Vatican City, 10 April 2014 (VIS) –
This morning Pope Francis received in audience the professors,
students and non-teaching staff of the Gregorian Pontifical
University, the Pontifical Biblical Institute and the Pontifical
Oriental Institute. These institutions, brought together in a
consortium by Pope Pius XI in 1923, were entrusted to the Society of
Jesus and the Holy Father recalled the importance of collaboration
between them in “safeguarding historical memory and, at the same
time, taking responsibility for the present and looking to the future
with creativity and imagination”.
Pope Francis indicated two aspects that
should characterise the task of the members of the consortium, both
teachers and students. The first is to acknowledge the value of the
place where they work and study – the city and above all the Church
of Rome. “There is a part and there is a present. There are the
roots of faith: the memories of the Apostles and the Martyrs; and
there is the ecclesial 'today', the current path of this Church which
presides over charity, the service of unity and universality. All
this must not be taken for granted! … But at the same time you
bring here the variety of your Churches of origin and of your
cultures. … This offers a valuable opportunity for growth in faith
and in opening the mind and the heart to the horizon of Catholicity.

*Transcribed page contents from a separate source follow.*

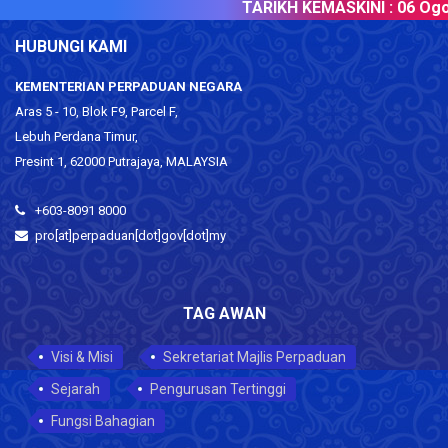
TARIKH KEMASKINI :
06 Ogos
HUBUNGI KAMI
KEMENTERIAN PERPADUAN NEGARA
Aras 5 - 10, Blok F9, Parcel F,
Lebuh Perdana Timur,
Presint 1, 62000 Putrajaya, MALAYSIA
+603-8091 8000
pro[at]perpaduan[dot]gov[dot]my
TAG AWAN
Visi & Misi
Sekretariat Majlis Perpaduan
Sejarah
Pengurusan Tertinggi
Fungsi Bahagian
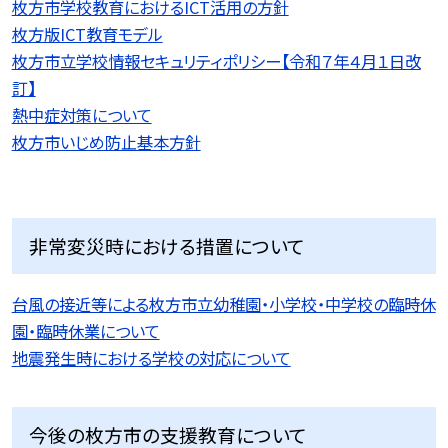
枚方市学校教育におけるICT活用の方針
枚方版ICT教育モデル
枚方市立学校情報セキュリティポリシー【令和７年４月１日改
訂】
熱中症対策について
枚方市いじめ防止基本方針
非常変災時における措置について
台風の接近等による枚方市立幼稚園・小学校・中学校の臨時休
園・臨時休業について
地震発生時における学校の対応について
今後の枚方市の支援教育について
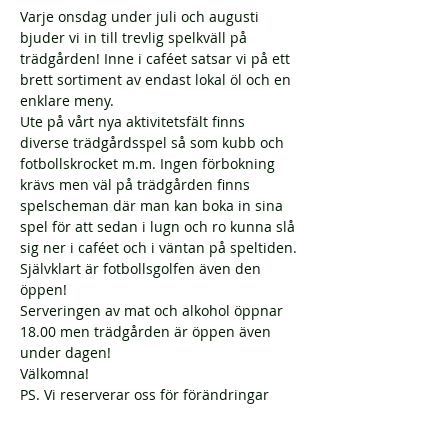
Varje onsdag under juli och augusti 
bjuder vi in till trevlig spelkväll på 
trädgården! Inne i caféet satsar vi på ett 
brett sortiment av endast lokal öl och en 
enklare meny.
Ute på vårt nya aktivitetsfält finns 
diverse trädgårdsspel så som kubb och 
fotbollskrocket m.m. Ingen förbokning 
krävs men väl på trädgården finns 
spelscheman där man kan boka in sina 
spel för att sedan i lugn och ro kunna slå 
sig ner i caféet och i väntan på speltiden.
Självklart är fotbollsgolfen även den 
öppen!
Serveringen av mat och alkohol öppnar 
18.00 men trädgården är öppen även 
under dagen!
Välkomna!
PS. Vi reserverar oss för förändringar 
gällande evenemanget till följd av nya 
eller oförändrade rekommendationer 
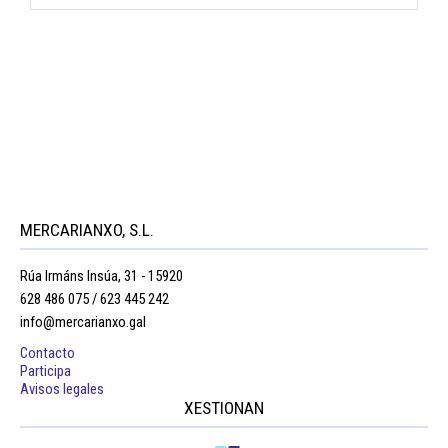
MERCARIANXO, S.L.
Rúa Irmáns Insúa, 31 - 15920
628 486 075 / 623 445 242
info@mercarianxo.gal
Contacto
Participa
Avisos legales
XESTIONAN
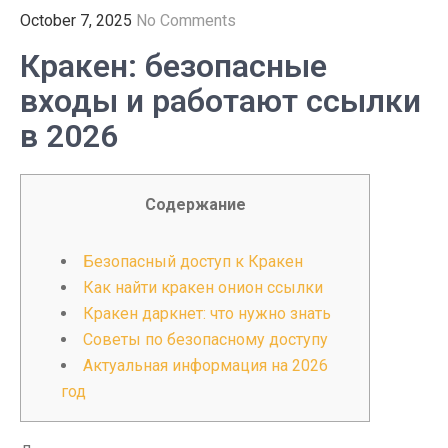
October 7, 2025
No Comments
Кракен: безопасные
входы и работают ссылки
в 2026
Содержание
Безопасный доступ к Кракен
Как найти кракен онион ссылки
Кракен даркнет: что нужно знать
Советы по безопасному доступу
Актуальная информация на 2026
год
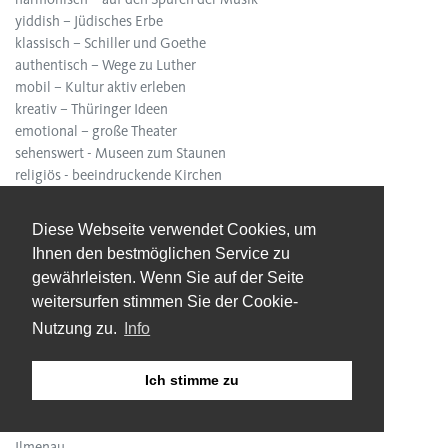
yiddish – Jüdisches Erbe
klassisch – Schiller und Goethe
authentisch – Wege zu Luther
mobil – Kultur aktiv erleben
kreativ – Thüringer Ideen
emotional – große Theater
sehenswert - Museen zum Staunen
religiös - beeindruckende Kirchen
bummeln - Shopping tour
Diese Webseite verwendet Cookies, um
STÄDTE
Ihnen den bestmöglichen Service zu
Altenburg
gewährleisten. Wenn Sie auf der Seite
Apolda
weitersurfen stimmen Sie der Cookie-
Arnstadt
Nutzung zu.
Info
Bad Langensalza
Eisenach
Erfurt
Ich stimme zu
Gera
Gotha
Ilmenau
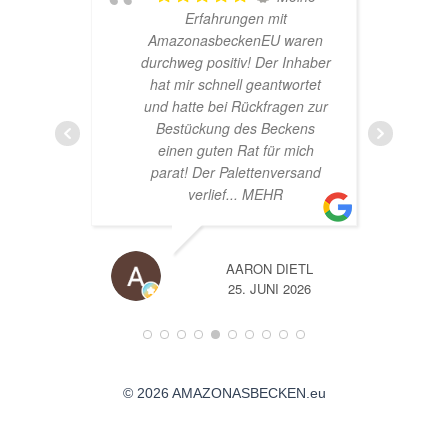
t
Hardscape im Laden und
waren
sehr nette Beratung! Ich bin
 Inhaber
super Glücklich mit meinem
wortet
Beståbecken
gen zur
ckens
 mich
ersand
IETL
A
 2026
14. JUNI 2026
© 2026 AMAZONASBECKEN.eu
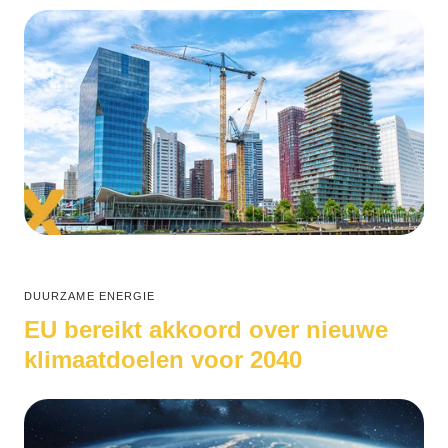
DUURZAME ENERGIE
EU bereikt akkoord over nieuwe
klimaatdoelen voor 2040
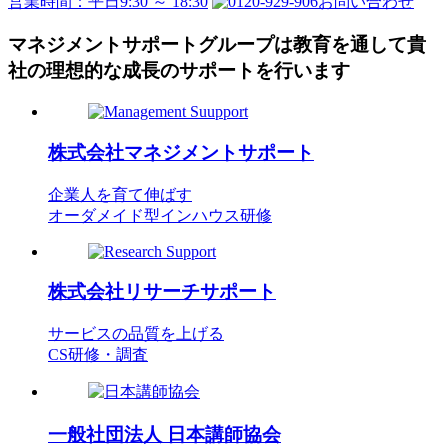
営業時間：平日9:30 ～ 18:30
お問い合わせ
マネジメントサポートグループは教育を通して
貴
社の理想的な成長のサポートを行います
株式会社
マネジメントサポート
企業人を育て伸ばす
オーダメイド型インハウス研修
株式会社
リサーチサポート
サービスの品質を上げる
CS研修・調査
一般社団法人
日本講師協会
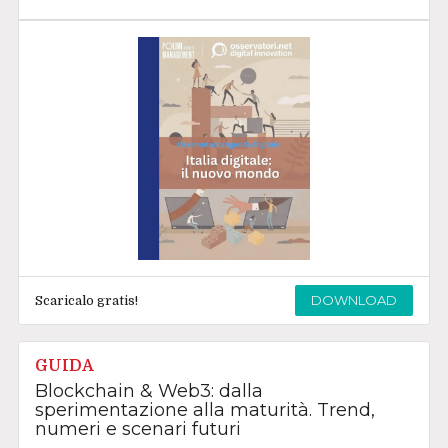
DOWNLOAD
Scaricalo gratis!
GUIDA
Blockchain & Web3: dalla
sperimentazione alla maturità. Trend,
numeri e scenari futuri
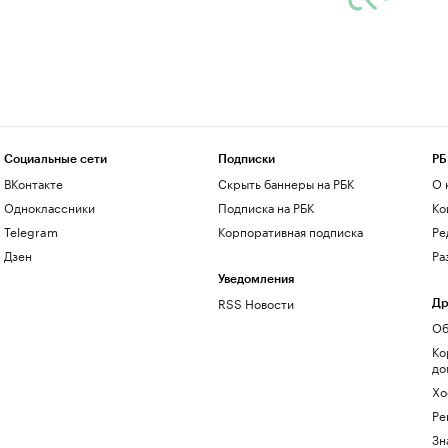
Социальные сети
Подписки
РБ
ВКонтакте
Скрыть баннеры на РБК
О 
Одноклассники
Подписка на РБК
Ко
Telegram
Корпоративная подписка
Ре
Дзен
Ра
Уведомления
RSS Новости
Др
Об
Ко
до
Хо
Ре
Зн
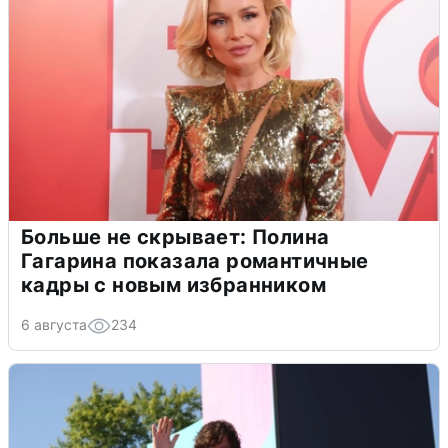
Больше не скрывает: Полина
Гагарина показала романтичные
кадры с новым избранником
6 августа
234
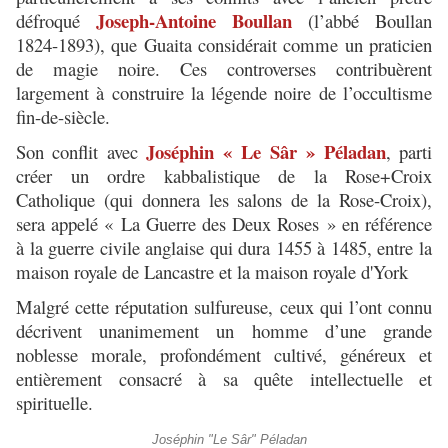
Joseph-Antoine Boullan
défroqué
(l’abbé Boullan
1824-1893), que Guaita considérait comme un praticien
de magie noire. Ces controverses contribuèrent
largement à construire la légende noire de l’occultisme
fin-de-siècle.
Joséphin « Le Sâr » Péladan
Son conflit avec
, parti
créer un ordre kabbalistique de la Rose+Croix
Catholique (qui donnera les salons de la Rose-Croix),
sera appelé « La Guerre des Deux Roses » en référence
à la guerre civile anglaise qui dura 1455 à 1485, entre la
maison royale de Lancastre et la maison royale d'York
Malgré cette réputation sulfureuse, ceux qui l’ont connu
décrivent unanimement un homme d’une grande
noblesse morale, profondément cultivé, généreux et
entièrement consacré à sa quête intellectuelle et
spirituelle.
Joséphin "Le Sâr" Péladan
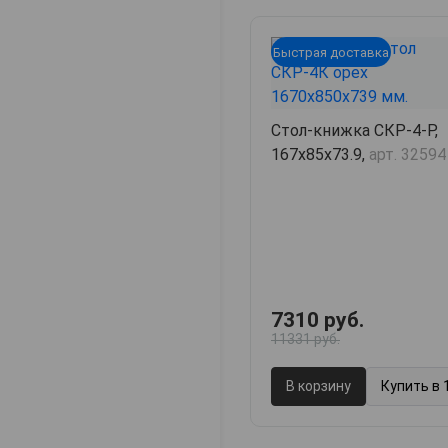
Быстрая доставка
Стол-книжка СКР-4-Р,
167х85х73.9,
арт. 32594
7310 руб.
11331 руб.
В корзину
Купить в 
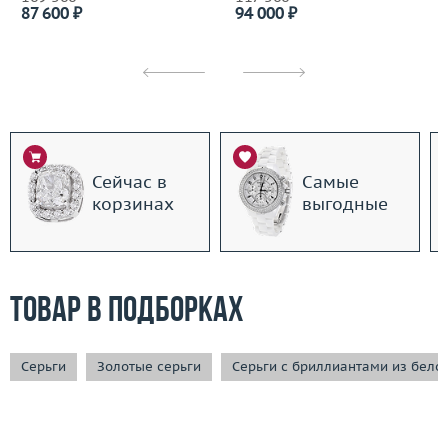
87 600 ₽
94 000 ₽
Сейчас в
Самые
корзинах
выгодные
Товар в подборках
Серьги
Золотые серьги
Серьги с бриллиантами из бело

Within this horizon, the dialectic between 'centre' and 'periphery'
takes on a form of its own, an evangelical form according to the
logic of a God who reaches the centre from the periphery, to then
return to the periphery”.
The second aspect was the relationship
between study and spiritual life, and which constitutes “one of the
challenges of our times: transmitting knowledge and offering a key to
a vital understanding, not an accumulation of unconnected notions.
There is a need for a true evangelical hermeneutics to better
understand life, the world, and humankind, not a synthesis but a
spiritual atmosphere of research and certainty based on the truths of
reason and faith. Philosophy and theology enable us to acquire the
convictions that structure and strengthen intelligence and enlighten
will … but all this is fruitful only if it is done with an open
mind and on one's knees. The theologian who is satisfied with his
complete and conclusive thought is mediocre. A good theologian and
philosopher is open, or incomplete in thought, always open to the
'maius' of God and of the truth, always in development. … And the
theologian who does not pray or does not adore God ends up sinking
into the most repugnant narcissism. And this is an ecclesiastical
sickness. Narcissism in theologians and in thinkers is harmful and
repugnant”.
The Holy Father continued, “The aim
of study in any pontifical university is ecclesial. Research and
study are to be integrated with personal and community life, with
missionary commitment, with fraternal charity and sharing with the
poor, with attention to inner life in relation to the Lord. Your
Institutes are not machines for producing theologians and
philosophers; they are communities in which one grows, and growth
occurs in the family”. The university family is “indispensable
for creating an attitude of concrete humanity and wisdom, making
students into people capable of building humanity, of transmitting
the truth in a human dimension, of knowing that if there lacks the
goodness and beauty of belonging to a working family one ends up as
an intellectual without talent, an ethicist without goodness, a
thinker lacking the splendour of beauty and simply 'adorned' with
formalism. Respectful and daily contact with the laboriousness and
the witness of the men and women in your institutions will give you
the quota of realism necessary for your science to be human and not
merely that of the laboratory”, he concluded.